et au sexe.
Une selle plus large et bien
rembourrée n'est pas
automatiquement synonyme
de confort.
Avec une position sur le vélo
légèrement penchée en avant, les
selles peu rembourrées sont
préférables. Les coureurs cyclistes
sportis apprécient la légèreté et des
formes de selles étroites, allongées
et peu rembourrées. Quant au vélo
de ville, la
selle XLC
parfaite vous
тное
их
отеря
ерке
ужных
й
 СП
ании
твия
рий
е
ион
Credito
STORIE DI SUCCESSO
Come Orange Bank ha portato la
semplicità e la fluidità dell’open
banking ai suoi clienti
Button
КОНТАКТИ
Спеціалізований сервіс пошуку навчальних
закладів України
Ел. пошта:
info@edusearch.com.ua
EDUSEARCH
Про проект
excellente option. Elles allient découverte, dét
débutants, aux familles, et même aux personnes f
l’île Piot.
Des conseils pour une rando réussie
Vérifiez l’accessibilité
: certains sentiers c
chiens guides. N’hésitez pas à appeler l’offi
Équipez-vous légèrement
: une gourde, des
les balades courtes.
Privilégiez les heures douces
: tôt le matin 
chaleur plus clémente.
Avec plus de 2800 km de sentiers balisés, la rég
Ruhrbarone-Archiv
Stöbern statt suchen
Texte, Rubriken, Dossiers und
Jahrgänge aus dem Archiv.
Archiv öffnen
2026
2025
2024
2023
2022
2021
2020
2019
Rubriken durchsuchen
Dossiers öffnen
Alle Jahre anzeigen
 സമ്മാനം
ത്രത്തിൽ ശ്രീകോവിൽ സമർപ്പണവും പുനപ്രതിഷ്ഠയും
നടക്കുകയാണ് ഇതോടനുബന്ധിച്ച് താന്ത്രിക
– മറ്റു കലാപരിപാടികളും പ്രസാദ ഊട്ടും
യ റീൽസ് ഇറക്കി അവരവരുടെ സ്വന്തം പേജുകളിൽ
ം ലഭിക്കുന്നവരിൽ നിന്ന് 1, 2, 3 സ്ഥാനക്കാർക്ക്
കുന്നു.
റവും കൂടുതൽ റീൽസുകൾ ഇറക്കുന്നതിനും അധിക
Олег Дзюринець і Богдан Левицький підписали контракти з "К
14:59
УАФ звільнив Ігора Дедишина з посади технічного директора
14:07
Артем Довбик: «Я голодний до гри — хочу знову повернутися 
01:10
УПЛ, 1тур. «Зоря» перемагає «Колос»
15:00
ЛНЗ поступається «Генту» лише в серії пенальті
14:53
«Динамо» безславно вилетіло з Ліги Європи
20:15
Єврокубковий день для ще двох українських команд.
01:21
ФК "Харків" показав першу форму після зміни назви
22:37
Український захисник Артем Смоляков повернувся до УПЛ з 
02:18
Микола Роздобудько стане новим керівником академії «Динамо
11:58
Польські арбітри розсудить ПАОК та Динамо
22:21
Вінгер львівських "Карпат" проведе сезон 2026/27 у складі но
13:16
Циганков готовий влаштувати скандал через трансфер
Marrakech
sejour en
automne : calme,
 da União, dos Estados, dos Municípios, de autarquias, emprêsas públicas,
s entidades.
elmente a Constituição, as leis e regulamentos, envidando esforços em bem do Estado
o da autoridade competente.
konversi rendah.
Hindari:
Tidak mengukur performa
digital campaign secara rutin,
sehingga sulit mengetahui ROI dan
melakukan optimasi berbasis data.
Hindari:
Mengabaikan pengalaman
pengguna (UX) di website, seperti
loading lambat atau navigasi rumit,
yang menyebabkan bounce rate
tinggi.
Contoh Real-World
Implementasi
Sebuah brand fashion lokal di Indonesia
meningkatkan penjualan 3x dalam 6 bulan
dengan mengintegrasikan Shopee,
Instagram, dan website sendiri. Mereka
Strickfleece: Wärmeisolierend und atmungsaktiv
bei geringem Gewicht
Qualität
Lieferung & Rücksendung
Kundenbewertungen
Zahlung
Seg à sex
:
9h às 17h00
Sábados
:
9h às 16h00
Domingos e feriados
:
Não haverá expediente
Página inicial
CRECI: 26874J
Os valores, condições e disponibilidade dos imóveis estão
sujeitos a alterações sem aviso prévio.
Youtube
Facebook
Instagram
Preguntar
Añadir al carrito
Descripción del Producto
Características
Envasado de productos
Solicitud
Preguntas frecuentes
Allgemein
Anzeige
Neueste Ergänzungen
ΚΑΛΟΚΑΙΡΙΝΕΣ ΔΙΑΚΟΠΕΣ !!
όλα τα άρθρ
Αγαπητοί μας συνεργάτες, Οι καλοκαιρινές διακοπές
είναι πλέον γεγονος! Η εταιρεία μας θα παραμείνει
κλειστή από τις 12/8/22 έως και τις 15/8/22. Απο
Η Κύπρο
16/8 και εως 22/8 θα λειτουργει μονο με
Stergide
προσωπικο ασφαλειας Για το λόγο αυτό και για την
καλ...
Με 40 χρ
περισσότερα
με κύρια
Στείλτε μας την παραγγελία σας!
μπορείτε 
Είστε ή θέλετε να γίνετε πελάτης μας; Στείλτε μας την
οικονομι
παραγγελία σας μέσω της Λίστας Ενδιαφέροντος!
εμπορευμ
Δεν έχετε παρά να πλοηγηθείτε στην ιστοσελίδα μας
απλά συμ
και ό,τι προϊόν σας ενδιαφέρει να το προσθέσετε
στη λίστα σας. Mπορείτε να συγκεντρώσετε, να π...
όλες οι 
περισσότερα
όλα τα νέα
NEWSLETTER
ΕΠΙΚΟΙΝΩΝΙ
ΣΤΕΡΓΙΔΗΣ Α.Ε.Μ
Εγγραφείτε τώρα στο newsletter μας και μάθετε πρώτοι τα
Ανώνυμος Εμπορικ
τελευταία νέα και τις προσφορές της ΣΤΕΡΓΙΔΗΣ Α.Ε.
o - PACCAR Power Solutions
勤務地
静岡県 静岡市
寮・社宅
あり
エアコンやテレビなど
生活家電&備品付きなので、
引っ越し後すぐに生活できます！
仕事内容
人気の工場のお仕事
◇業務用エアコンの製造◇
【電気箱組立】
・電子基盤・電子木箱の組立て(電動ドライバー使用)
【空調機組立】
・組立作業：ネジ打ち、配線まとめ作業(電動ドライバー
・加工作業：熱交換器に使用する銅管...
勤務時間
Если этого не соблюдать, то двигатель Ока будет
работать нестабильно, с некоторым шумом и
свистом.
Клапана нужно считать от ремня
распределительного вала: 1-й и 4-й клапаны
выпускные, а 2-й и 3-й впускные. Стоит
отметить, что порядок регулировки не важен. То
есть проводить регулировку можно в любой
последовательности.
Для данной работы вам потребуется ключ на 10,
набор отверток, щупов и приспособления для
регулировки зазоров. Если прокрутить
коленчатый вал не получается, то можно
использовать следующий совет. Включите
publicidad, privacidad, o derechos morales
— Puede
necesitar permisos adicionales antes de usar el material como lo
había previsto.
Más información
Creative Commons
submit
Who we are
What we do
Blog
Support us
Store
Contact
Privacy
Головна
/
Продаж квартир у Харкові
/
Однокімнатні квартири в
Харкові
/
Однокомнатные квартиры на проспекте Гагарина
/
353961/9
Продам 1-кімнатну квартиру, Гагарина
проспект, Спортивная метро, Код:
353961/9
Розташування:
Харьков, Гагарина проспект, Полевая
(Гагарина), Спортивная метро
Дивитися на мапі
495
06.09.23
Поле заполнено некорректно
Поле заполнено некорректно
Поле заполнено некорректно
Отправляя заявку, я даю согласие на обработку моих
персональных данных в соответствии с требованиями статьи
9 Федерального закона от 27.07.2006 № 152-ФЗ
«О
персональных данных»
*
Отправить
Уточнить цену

Exercise description: Write the listing out again so that nothing in it differs from the original.

Answer below:
et au sexe.
Une selle plus large et bien
rembourrée n'est pas
automatiquement synonyme
de confort.
Avec une position sur le vélo
légèrement penchée en avant, les
selles peu rembourrées sont
préférables. Les coureurs cyclistes
sportis apprécient la légèreté et des
formes de selles étroites, allongées
et peu rembourrées. Quant au vélo
de ville, la
selle XLC
parfaite vous
тное
их
отеря
ерке
ужных
й
 СП
ании
твия
рий
е
ион
Credito
STORIE DI SUCCESSO
Come Orange Bank ha portato la
semplicità e la fluidità dell’open
banking ai suoi clienti
Button
КОНТАКТИ
Спеціалізований сервіс пошуку навчальних
закладів України
Ел. пошта:
info@edusearch.com.ua
EDUSEARCH
Про проект
excellente option. Elles allient découverte, dét
débutants, aux familles, et même aux personnes f
l’île Piot.
Des conseils pour une rando réussie
Vérifiez l’accessibilité
: certains sentiers c
chiens guides. N’hésitez pas à appeler l’offi
Équipez-vous légèrement
: une gourde, des
les balades courtes.
Privilégiez les heures douces
: tôt le matin 
chaleur plus clémente.
Avec plus de 2800 km de sentiers balisés, la rég
Ruhrbarone-Archiv
Stöbern statt suchen
Texte, Rubriken, Dossiers und
Jahrgänge aus dem Archiv.
Archiv öffnen
2026
2025
2024
2023
2022
2021
2020
2019
Rubriken durchsuchen
Dossiers öffnen
Alle Jahre anzeigen
 സമ്മാനം
ത്രത്തിൽ ശ്രീകോവിൽ സമർപ്പണവും പുനപ്രതിഷ്ഠയും
നടക്കുകയാണ് ഇതോടനുബന്ധിച്ച് താന്ത്രിക
– മറ്റു കലാപരിപാടികളും പ്രസാദ ഊട്ടും
യ റീൽസ് ഇറക്കി അവരവരുടെ സ്വന്തം പേജുകളിൽ
ം ലഭിക്കുന്നവരിൽ നിന്ന് 1, 2, 3 സ്ഥാനക്കാർക്ക്
കുന്നു.
റവും കൂടുതൽ റീൽസുകൾ ഇറക്കുന്നതിനും അധിക
Олег Дзюринець і Богдан Левицький підписали контракти з "К
14:59
УАФ звільнив Ігора Дедишина з посади технічного директора
14:07
Артем Довбик: «Я голодний до гри — хочу знову повернутися 
01:10
УПЛ, 1тур. «Зоря» перемагає «Колос»
15:00
ЛНЗ поступається «Генту» лише в серії пенальті
14:53
«Динамо» безславно вилетіло з Ліги Європи
20:15
Єврокубковий день для ще двох українських команд.
01:21
ФК "Харків" показав першу форму після зміни назви
22:37
Український захисник Артем Смоляков повернувся до УПЛ з 
02:18
Микола Роздобудько стане новим керівником академії «Динамо
11:58
Польські арбітри розсудить ПАОК та Динамо
22:21
Вінгер львівських "Карпат" проведе сезон 2026/27 у складі но
13:16
Циганков готовий влаштувати скандал через трансфер
Marrakech
sejour en
automne : calme,
 da União, dos Estados, dos Municípios, de autarquias, emprêsas públicas,
s entidades.
elmente a Constituição, as leis e regulamentos, envidando esforços em bem do Estado
o da autoridade competente.
konversi rendah.
Hindari:
Tidak mengukur performa
digital campaign secara rutin,
sehingga sulit mengetahui ROI dan
melakukan optimasi berbasis data.
Hindari:
Mengabaikan pengalaman
pengguna (UX) di website, seperti
loading lambat atau navigasi rumit,
yang menyebabkan bounce rate
tinggi.
Contoh Real-World
Implementasi
Sebuah brand fashion lokal di Indonesia
meningkatkan penjualan 3x dalam 6 bulan
dengan mengintegrasikan Shopee,
Instagram, dan website sendiri. Mereka
Strickfleece: Wärmeisolierend und atmungsaktiv
bei geringem Gewicht
Qualität
Lieferung & Rücksendung
Kundenbewertungen
Zahlung
Seg à sex
:
9h às 17h00
Sábados
:
9h às 16h00
Domingos e feriados
:
Não haverá expediente
Página inicial
CRECI: 26874J
Os valores, condições e disponibilidade dos imóveis estão
sujeitos a alterações sem aviso prévio.
Youtube
Facebook
Instagram
Preguntar
Añadir al carrito
Descripción del Producto
Características
Envasado de productos
Solicitud
Preguntas frecuentes
Allgemein
Anzeige
Neueste Ergänzungen
ΚΑΛΟΚΑΙΡΙΝΕΣ ΔΙΑΚΟΠΕΣ !!
όλα τα άρθρ
Αγαπητοί μας συνεργάτες, Οι καλοκαιρινές διακοπές
είναι πλέον γεγονος! Η εταιρεία μας θα παραμείνει
κλειστή από τις 12/8/22 έως και τις 15/8/22. Απο
Η Κύπρο
16/8 και εως 22/8 θα λειτουργει μονο με
Stergide
προσωπικο ασφαλειας Για το λόγο αυτό και για την
καλ...
Με 40 χρ
περισσότερα
με κύρια
Στείλτε μας την παραγγελία σας!
μπορείτε 
Είστε ή θέλετε να γίνετε πελάτης μας; Στείλτε μας την
οικονομι
παραγγελία σας μέσω της Λίστας Ενδιαφέροντος!
εμπορευμ
Δεν έχετε παρά να πλοηγηθείτε στην ιστοσελίδα μας
απλά συμ
και ό,τι προϊόν σας ενδιαφέρει να το προσθέσετε
στη λίστα σας. Mπορείτε να συγκεντρώσετε, να π...
όλες οι 
περισσότερα
όλα τα νέα
NEWSLETTER
ΕΠΙΚΟΙΝΩΝΙ
ΣΤΕΡΓΙΔΗΣ Α.Ε.Μ
Εγγραφείτε τώρα στο newsletter μας και μάθετε πρώτοι τα
Ανώνυμος Εμπορικ
τελευταία νέα και τις προσφορές της ΣΤΕΡΓΙΔΗΣ Α.Ε.
o - PACCAR Power Solutions
勤務地
静岡県 静岡市
寮・社宅
あり
エアコンやテレビなど
生活家電&備品付きなので、
引っ越し後すぐに生活できます！
仕事内容
人気の工場のお仕事
◇業務用エアコンの製造◇
【電気箱組立】
・電子基盤・電子木箱の組立て(電動ドライバー使用)
【空調機組立】
・組立作業：ネジ打ち、配線まとめ作業(電動ドライバー
・加工作業：熱交換器に使用する銅管...
勤務時間
Если этого не соблюдать, то двигатель Ока будет
работать нестабильно, с некоторым шумом и
свистом.
Клапана нужно считать от ремня
распределительного вала: 1-й и 4-й клапаны
выпускные, а 2-й и 3-й впускные. Стоит
отметить, что порядок регулировки не важен. То
есть проводить регулировку можно в любой
последовательности.
Для данной работы вам потребуется ключ на 10,
набор отверток, щупов и приспособления для
регулировки зазоров. Если прокрутить
коленчатый вал не получается, то можно
использовать следующий совет. Включите
publicidad, privacidad, o derechos morales
— Puede
necesitar permisos adicionales antes de usar el material como lo
había previsto.
Más información
Creative Commons
submit
Who we are
What we do
Blog
Support us
Store
Contact
Privacy
Головна
/
Продаж квартир у Харкові
/
Однокімнатні квартири в
Харкові
/
Однокомнатные квартиры на проспекте Гагарина
/
353961/9
Продам 1-кімнатну квартиру, Гагарина
проспект, Спортивная метро, Код:
353961/9
Розташування:
Харьков, Гагарина проспект, Полевая
(Гагарина), Спортивная метро
Дивитися на мапі
495
06.09.23
Поле заполнено некорректно
Поле заполнено некорректно
Поле заполнено некорректно
Отправляя заявку, я даю согласие на обработку моих
персональных данных в соответствии с требованиями статьи
9 Федерального закона от 27.07.2006 № 152-ФЗ
«О
персональных данных»
*
Отправить
Уточнить цену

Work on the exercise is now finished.